-- Page excerpt follows --

Mom says it was a dense blob of my hair and carpet fibers from the store. And some dirt. it was pretty big! This sort of proves my theory about toxic dog hair, huh? After Mom put the vacuum cleaner back together, it worked like brand new! But here's the deal: That is NOT my hair. It is Gumball's.

Here is my proof: 1) As you can seen in this picture, my hair is a lustrous red, while Gumball's hair is sandy brown, like the vacuum hamster's.
2) Golden Retreiever's do NOT shed. It is a well-known fact, right, guys?
3) Mom vacuums me almost every day at work, so there is no way any of my beautiful hair could get trapped in the vacuum's tummy (um, that made sense in my head)



On Sunday, Mom asked me if I wanted to go ride in the car, so I came running, and jumped in the car, and Mom did NOT go back inside to get Gumball. Just Mom and me went for a ride! It was so peaceful! We went to work, but just for a short visit. And then we had another peaceful ride home!

Later Sunday night Mom was working on the computer (duh), doing something she calls "syncing the iPad." I do not know anything about that, but I DO know that now she has TWO laptop computers, and that is no fair. But anyway, when she does this syncing thing, the small computer is hooked up to the other computer with a short cord she calls the "USB Cable". And this syncing stuff takes a really really long time, like 2 hours! It is ridiculous. But anyway, Mom started the syncing, and after about an hour she decided to go cook dinner, and so I ate my dinner, and then ran upstairs to drool on her while she ate hers. And I jumped on the bed and nudged my way over to her, and she started yelling and yelling, and I decided I better go hide in my bed, even though she was eating. It was a tough decision, but she seemed pretty mad. Mad enough that she had put her hot dinner over on the table, and grabbed the computers, and that's when she started telling me I had stepped on the USB cable and unplugged it from the 'puter, and now she had to start the sync all over. Oh noes. But she started it again, and then I snuck back over to the bed, and eventually she convinced me it was safe for me to jump back up there. And I got to lick her soup bowl when she was finished. Yay!

-- Page excerpt concluded --
-- Listed entries follows --

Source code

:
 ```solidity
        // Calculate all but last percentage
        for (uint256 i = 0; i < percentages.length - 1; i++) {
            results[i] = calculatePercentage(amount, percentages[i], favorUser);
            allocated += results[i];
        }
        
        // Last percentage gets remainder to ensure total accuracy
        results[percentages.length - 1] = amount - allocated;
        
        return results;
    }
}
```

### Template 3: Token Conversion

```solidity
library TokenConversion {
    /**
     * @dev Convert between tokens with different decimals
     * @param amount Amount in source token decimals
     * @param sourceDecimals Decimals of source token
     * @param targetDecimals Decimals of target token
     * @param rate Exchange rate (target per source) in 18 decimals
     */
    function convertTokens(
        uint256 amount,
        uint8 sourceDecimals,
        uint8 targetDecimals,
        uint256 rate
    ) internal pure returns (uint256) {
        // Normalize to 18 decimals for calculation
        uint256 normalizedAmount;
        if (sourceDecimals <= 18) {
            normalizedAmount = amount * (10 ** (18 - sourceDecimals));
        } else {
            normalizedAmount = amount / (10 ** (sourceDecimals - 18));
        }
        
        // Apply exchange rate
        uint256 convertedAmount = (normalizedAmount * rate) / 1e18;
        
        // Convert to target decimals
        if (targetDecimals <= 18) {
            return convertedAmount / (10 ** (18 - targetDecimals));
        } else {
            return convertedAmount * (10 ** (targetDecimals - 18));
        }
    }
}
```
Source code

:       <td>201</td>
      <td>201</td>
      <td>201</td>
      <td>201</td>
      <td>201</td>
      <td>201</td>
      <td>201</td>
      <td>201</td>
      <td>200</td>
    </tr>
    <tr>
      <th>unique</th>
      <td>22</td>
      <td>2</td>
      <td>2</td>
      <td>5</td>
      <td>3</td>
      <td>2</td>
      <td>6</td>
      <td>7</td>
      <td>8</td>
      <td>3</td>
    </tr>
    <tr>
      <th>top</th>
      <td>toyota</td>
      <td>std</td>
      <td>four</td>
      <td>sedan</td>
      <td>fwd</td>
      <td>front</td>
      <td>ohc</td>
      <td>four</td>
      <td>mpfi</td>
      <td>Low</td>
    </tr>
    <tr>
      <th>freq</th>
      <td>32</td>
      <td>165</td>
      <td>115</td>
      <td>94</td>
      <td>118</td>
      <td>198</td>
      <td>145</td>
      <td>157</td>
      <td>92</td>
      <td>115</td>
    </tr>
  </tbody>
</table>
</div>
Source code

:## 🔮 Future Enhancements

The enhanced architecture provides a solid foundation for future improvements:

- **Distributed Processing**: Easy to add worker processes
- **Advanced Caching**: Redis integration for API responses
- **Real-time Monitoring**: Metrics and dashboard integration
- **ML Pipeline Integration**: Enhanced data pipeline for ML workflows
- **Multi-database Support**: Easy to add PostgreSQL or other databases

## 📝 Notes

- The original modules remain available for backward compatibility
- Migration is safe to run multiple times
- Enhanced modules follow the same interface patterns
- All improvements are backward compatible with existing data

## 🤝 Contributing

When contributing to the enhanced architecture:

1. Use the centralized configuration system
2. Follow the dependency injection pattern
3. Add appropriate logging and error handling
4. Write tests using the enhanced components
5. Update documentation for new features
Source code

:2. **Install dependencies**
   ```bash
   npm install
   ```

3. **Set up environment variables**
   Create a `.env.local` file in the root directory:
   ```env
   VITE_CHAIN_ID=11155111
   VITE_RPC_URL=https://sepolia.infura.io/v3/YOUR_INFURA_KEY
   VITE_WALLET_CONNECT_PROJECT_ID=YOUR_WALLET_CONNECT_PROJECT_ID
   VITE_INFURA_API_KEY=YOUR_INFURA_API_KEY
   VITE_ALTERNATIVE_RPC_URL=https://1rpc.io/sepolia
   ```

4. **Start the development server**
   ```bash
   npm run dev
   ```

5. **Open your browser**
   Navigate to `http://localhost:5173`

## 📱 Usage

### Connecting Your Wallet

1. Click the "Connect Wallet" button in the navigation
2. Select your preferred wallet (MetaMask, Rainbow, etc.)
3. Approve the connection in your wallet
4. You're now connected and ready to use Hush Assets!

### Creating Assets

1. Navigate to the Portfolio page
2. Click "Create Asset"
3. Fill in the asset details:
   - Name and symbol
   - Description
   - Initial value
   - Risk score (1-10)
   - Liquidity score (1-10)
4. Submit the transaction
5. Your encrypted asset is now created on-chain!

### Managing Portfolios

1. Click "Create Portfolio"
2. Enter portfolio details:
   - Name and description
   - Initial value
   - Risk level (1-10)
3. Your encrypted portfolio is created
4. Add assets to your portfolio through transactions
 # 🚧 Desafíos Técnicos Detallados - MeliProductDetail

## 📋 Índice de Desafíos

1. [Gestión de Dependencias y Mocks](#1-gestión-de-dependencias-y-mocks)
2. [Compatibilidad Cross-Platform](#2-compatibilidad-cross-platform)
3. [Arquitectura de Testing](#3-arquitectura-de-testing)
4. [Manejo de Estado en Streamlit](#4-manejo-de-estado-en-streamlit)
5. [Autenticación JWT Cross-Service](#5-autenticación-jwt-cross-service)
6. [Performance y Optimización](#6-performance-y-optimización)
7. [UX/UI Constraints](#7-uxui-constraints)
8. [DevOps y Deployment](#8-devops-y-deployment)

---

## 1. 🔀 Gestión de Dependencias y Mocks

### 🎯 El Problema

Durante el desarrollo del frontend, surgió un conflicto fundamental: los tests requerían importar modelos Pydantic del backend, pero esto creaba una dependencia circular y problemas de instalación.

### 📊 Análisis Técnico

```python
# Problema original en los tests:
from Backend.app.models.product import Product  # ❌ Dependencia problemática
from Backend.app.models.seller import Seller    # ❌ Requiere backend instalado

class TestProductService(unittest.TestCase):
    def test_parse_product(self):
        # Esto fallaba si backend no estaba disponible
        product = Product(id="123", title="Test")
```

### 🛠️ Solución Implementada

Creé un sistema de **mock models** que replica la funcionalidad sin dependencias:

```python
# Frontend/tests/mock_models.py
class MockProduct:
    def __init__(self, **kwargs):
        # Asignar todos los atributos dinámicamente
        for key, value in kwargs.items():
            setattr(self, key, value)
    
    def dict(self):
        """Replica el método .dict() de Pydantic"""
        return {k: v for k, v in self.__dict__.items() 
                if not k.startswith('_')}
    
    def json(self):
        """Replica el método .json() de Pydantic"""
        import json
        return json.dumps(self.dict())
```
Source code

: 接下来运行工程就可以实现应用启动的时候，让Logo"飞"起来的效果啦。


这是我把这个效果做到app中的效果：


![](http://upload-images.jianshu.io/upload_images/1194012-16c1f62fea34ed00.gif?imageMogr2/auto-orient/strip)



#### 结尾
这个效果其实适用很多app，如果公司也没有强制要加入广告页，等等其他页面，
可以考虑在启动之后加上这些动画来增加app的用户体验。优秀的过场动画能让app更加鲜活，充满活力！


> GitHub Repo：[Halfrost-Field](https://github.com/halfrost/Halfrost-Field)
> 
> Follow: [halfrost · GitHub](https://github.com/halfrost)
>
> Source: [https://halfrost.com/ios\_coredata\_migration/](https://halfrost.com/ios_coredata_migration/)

-- Listed entries concluded --

_Work order_:
Continue the dog's blog post about the vacuum cleaner and the iPad sync, starting right after its last sentence.

_Result of the task_:
Sunday, March 27, 2011

It's all about Gumball

Gumball Gumball Gumball. He is my nemesis, you know. He is Mr. Bossy Boots about everything, and tries to keep me away from my toys, and my Mom's bed, heck - he tries to keep me out of Mom's whole room! Mom and I still have lap time, and go on walkies, but that little yapper sure has changed things around here! Yesterday, Mom was giving me some rawhide chews, and Gumball wanted one, and since he doesn't have a bottom jaw or any teeth, I don't really see the point, but Mom naturally gave him some 'cause he asked for them. She put them in this bed, because that is the easies place for him to lick them. And that is really all he can do. He licks, and licks, and licks, and sometimes he tries to chew them, but then he goes back to the licking.

So here is where he has discovered them in his bed, and he picked the one with bacon wrapped around it





He couldn't lie in his bed while he licked them, so he planted himself on the lip of his bed, and anchored them with his paws and the bed pillow, and licked, and licked, and licked.


More licking. Every hour or so he would get up to go drink a lot of water.

Here Gumball tries a new stance on attacking the bones. This is what the two chews looked like after 5 hours of licking. Gumball was on another water break. I tried to steal these perfectly good bones, but Mom wouldn't let me. As you can see, Gumball also is a bed-scratcher. He scratched for-EVER before he lies down. Every time. His poor bed is a mess. Mom tried to get a new pillow for his bed, but they don't make them. The store told her she has to buy a whole new bed. Someone at the shop suggested Mom just buy some fleece and take off the ratty cover, and sew him a new one. Mom laughed, and laughed! She said she has 2 hundred-something half-finished jewelry projects, and more she wants to start, so why on earth would she decide to go fabric shopping, and then tried to make a cover for his cushion? She figures she'll eventually have to buy a whole new bed. But for now, this one still washes good in the washing machine, and dries in the dryer, and Gumball likes it, so he's stuck with it. Sorry to be such a bad blogger. There are just so many other things to do!!